Come Vengono Prodotti Gli Incantesimi?
Canzona di ringraziamento
Venere Che le Grazie la Fiorscono
L’orizzonte luminoso di Aton

Christopher Schelb, flute

Due Notturni (1998)
I. Vivo volando
II. Non troppo lento

Due Notturni Crudeli (2001)
I. Senza tempo e scandito
II. Furia, metallo

Michael P. Tan, piano

 

 

THE PERFORMERS

Michael P. Tan is a Guam-born pianist currently based in New York. Mr. Tan is an avid proponent of 20th and 21st century music and has extensively performed around the United States and abroad.

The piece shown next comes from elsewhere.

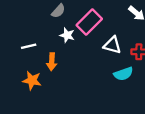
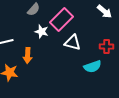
white triangle: (112, 45) -> (73, 42), moved

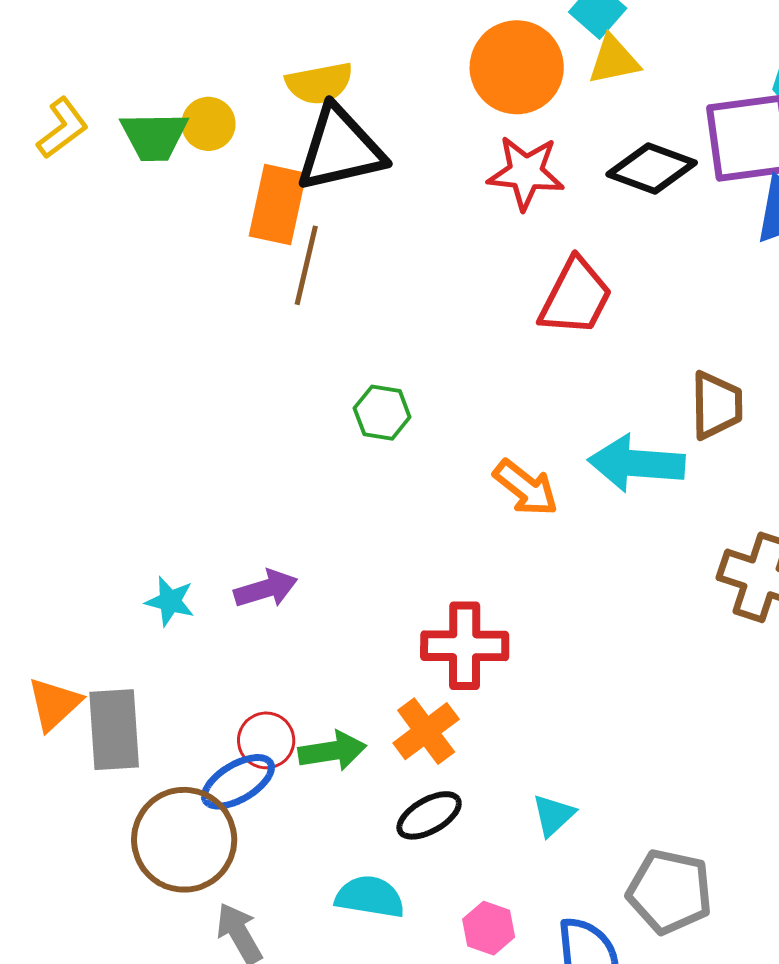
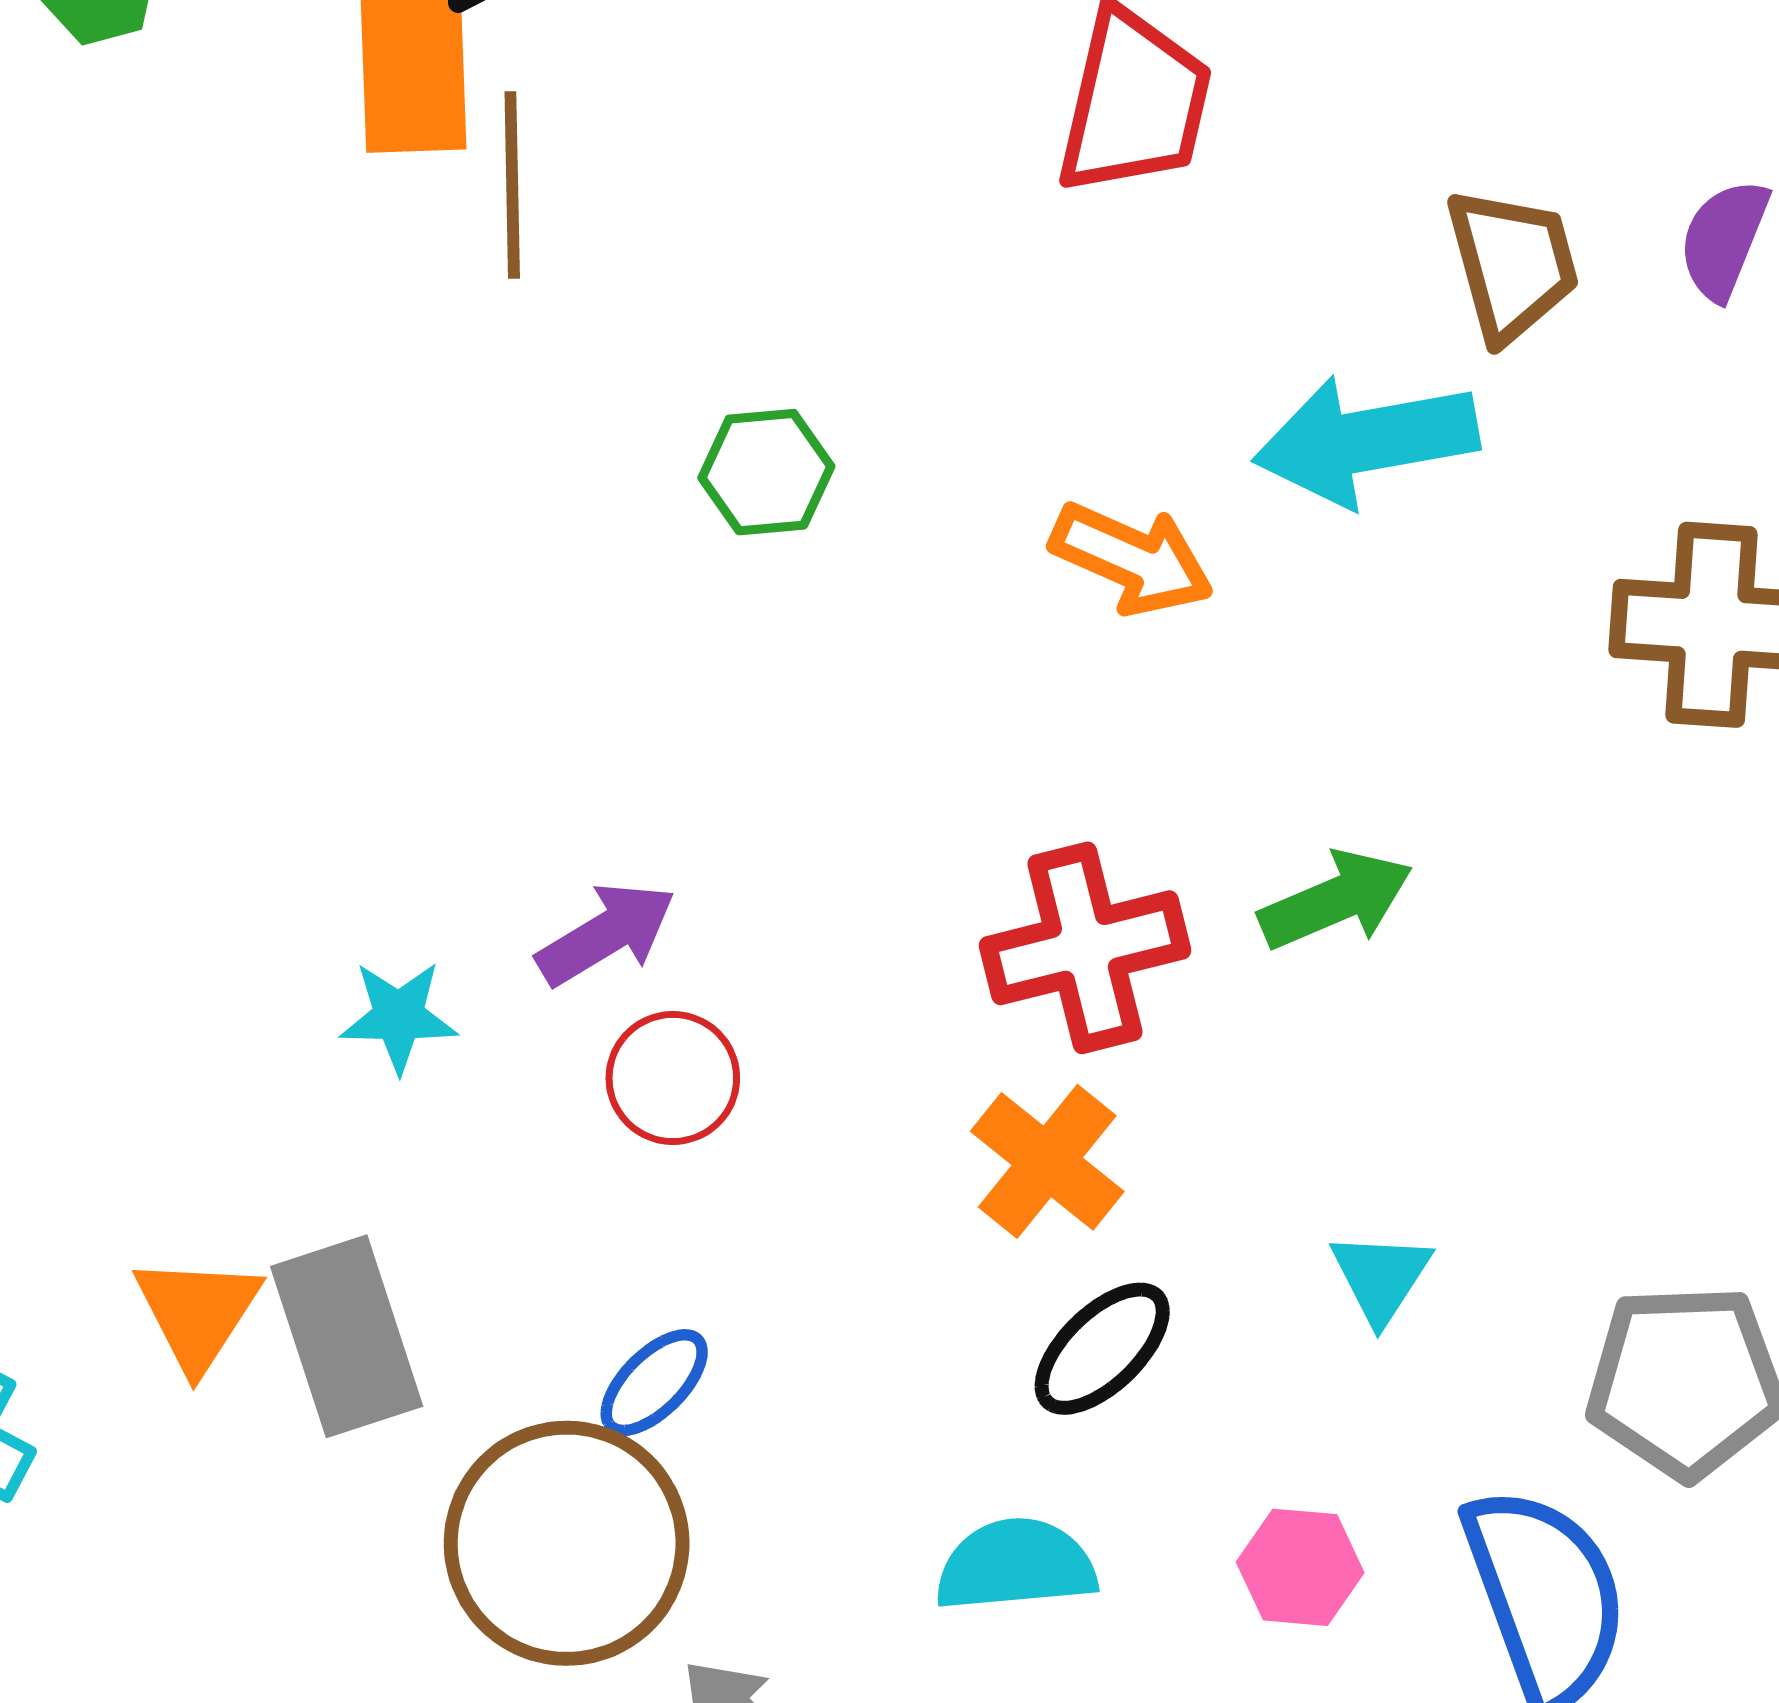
red circle: (266, 740) -> (673, 1078), moved
green arrow: (332, 751) -> (1336, 900), moved
blue ellipse: (238, 782) -> (654, 1383), size x0.7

He has commissioned works by several composers including Matthew Greenbaum and has performed with ensembles including the Temple New Music Ensemble and the NYU Contemporary Ensemble. His musical achievements have been recognized through the Olga Gagliardi Getto Award (2012), the Elmer Y. Yarnell Scholarship (2013), and Jacobs Music Company Steinway Award (2015) for “outstanding pianistic ability, musicianship, and artistic and academic achievement.” In addition to his musical interests, he has been involved with cross-disciplinary work, participating in a Thirdbird’s workshop series with choreographers Matteo Fargion and Jonathan Burrows in 2015. His work has been presented at the 2016 Dada Lives! Exhibition at UC Blue Ash College and published in MetaDada: The International Journal of Data Mining. He holds a B.M. in Piano Performance from Temple University and is currently pursuing an M.M. at New York University, where he serves as Adjunct Instructor of Piano. His teachers include Mr. Harvey Wedeen and Dr. Marilyn Nonken.

 

Chris Schelb “I am a flutist and composer who is passionately engaged with contemporary music. I have always been attracted to the sonorities and sheer audacity of modernist composers— the complexity of Brian Ferneyhough and Salvatore Sciarrino and their marvelous timbres were doorways into fresh sonic worlds. I’ve slowly begun to move outwards; exploring composers such as Richard Barrett and James Dillon. these composers, while extremely diverse in sound world, have created a compositional language which I find extremely appealing. I currently study with David Cramer at Temple University. Over the past four years I have also studied with notable new music pedagogues such as Patricia Spencer, Mario Caroli, and Robert Aitken. In the Fall of 2016 I will be moving to Wales to study with Richard Craig and specialize in the interpretation of New Complexity.”

 

THE COMPOSER

Salvatore Sciarrino (b. 1947) is, along with Luciano Berio, among the most important Italian composers of contemporary music. Self-taught, he began to compose when he was twelve. His first public concert was given in 1962. After completing his schooling and a few years of university in his home town, he moved first to Rome in 1969 and then to Milan in 1977. Since 1983 he was been living in Umbria. He has taught at the conservatories of Milan (1974-1983), Perugia (1983-1987) and Florence (1987-1996). He has also held courses of specialization and master classes: particularly worth mentioning are those of Città di Castello from 1979 to 2000. Between 1978 and 1980 he was artistic director of the Teatro Comunale of Bologna. An Academician of Santa Cecilia (Rome), Academician of the Fine Arts of Bavaria and Academician of the Arts (Berlin), he has won numerous prizes, the most recent ones being the Prince Pierre de Monaco (2003) and the prestigious Premio Internazionale Feltrinelli (2003). He is also the first winner of the new Musikpreis Salzburg (2006).